● Brano scelto:
···

Dalle associazioni di cittadini la spinta alla Perugia che verrà

di Claudio Sampaolo

I perugini hanno rimesso la sveglia. Prima in qualche decina, poi centinaia, ora
migliaia. Si sono destati dal torpore decennale ed hanno fondato associazioni una
dietro l’altra, ritrovando il gusto di riunirsi, di discutere, di affrontare i problemi veri
della propria città. Certo per supplire una latitanza della politica e dei suoi derivati
(vedi le vecchie Circoscrizioni), ma anche e soprattutto per aiutare chi amministra.
Perché, tranne rarissime eccezioni, c’è questo di bello: le associazioni di cittadini
propongono e fanno. Operano. Non sono nate solo come movimenti di protesta, ed il
nostro largo giro d’orizzonte tra le voci che arrivano dal loro interno sta a dimostrarlo.

A tutti abbiamo proposto due domande semplici:
1) Quali idee per rilanciare il vostro quartiere nell’immediato e nei prossimi anni?
2) Quali suggerimenti per migliorare l’appeal della città?

···

● Operazioni da svolgere:
a) Ricopia dall'articolo su Perugia tutto il testo che va da "Perché, tranne rarissime" fino a "l’appeal della città?".
b) Restituisci come CSV a due colonne, etichetta e valore, l'elenco dall'inizio fino alla riga che contiene "catalogue / barcode: US 2610706", inclusa. Metti una riga del CSV per ogni riga dell'elenco e racchiudi ciascun dato tra virgolette, sostituendo gli a capo con spazi.

···

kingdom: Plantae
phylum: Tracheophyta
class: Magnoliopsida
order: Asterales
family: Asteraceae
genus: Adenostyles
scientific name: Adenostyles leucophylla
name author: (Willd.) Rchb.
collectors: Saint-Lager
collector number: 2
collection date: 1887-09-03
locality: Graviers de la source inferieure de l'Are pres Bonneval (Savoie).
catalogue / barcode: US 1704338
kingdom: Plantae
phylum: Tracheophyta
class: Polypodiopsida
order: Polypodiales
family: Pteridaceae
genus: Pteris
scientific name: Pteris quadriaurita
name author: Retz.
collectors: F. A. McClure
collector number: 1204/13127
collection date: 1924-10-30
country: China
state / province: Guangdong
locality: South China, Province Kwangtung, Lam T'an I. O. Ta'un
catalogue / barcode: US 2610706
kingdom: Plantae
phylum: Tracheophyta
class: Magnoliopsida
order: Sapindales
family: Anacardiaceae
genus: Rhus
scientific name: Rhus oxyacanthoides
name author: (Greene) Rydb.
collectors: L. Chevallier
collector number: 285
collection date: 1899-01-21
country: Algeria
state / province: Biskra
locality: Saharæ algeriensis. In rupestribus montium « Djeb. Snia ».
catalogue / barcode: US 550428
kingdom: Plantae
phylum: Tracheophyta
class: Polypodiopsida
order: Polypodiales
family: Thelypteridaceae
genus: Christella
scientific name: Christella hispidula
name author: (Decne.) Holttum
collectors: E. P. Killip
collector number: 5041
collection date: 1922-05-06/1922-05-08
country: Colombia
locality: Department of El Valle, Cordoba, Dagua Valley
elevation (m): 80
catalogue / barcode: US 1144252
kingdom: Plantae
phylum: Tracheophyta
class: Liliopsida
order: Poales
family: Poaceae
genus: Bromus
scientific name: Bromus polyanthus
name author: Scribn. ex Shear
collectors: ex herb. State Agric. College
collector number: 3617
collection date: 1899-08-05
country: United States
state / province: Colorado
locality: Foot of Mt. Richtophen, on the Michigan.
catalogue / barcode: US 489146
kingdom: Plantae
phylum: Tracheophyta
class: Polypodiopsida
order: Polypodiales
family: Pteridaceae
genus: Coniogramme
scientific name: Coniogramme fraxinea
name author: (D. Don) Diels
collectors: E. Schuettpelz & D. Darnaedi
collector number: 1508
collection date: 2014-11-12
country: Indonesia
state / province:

···

● Risposte scritte:
a)
Perché, tranne rarissime eccezioni, c’è questo di bello: le associazioni di cittadini
propongono e fanno. Operano. Non sono nate solo come movimenti di protesta, ed il
nostro largo giro d’orizzonte tra le voci che arrivano dal loro interno sta a dimostrarlo.

A tutti abbiamo proposto due domande semplici:
1) Quali idee per rilanciare il vostro quartiere nell’immediato e nei prossimi anni?
2) Quali suggerimenti per migliorare l’appeal della città?

b)
etichetta,valore
"kingdom:","Plantae"
"phylum:","Tracheophyta"
"class:","Magnoliopsida"
"order:","Asterales"
"family:","Asteraceae"
"genus:","Adenostyles"
"scientific name:","Adenostyles leucophylla"
"name author:","(Willd.) Rchb."
"collectors:","Saint-Lager"
"collector number:","2"
"collection date:","1887-09-03"
"locality:","Graviers de la source inferieure de l'Are pres Bonneval (Savoie)."
"catalogue / barcode:","US 1704338"
"kingdom:","Plantae"
"phylum:","Tracheophyta"
"class:","Polypodiopsida"
"order:","Polypodiales"
"family:","Pteridaceae"
"genus:","Pteris"
"scientific name:","Pteris quadriaurita"
"name author:","Retz."
"collectors:","F. A. McClure"
"collector number:","1204/13127"
"collection date:","1924-10-30"
"country:","China"
"state / province:","Guangdong"
"locality:","South China, Province Kwangtung, Lam T'an I. O. Ta'un"
"catalogue / barcode:","US 2610706"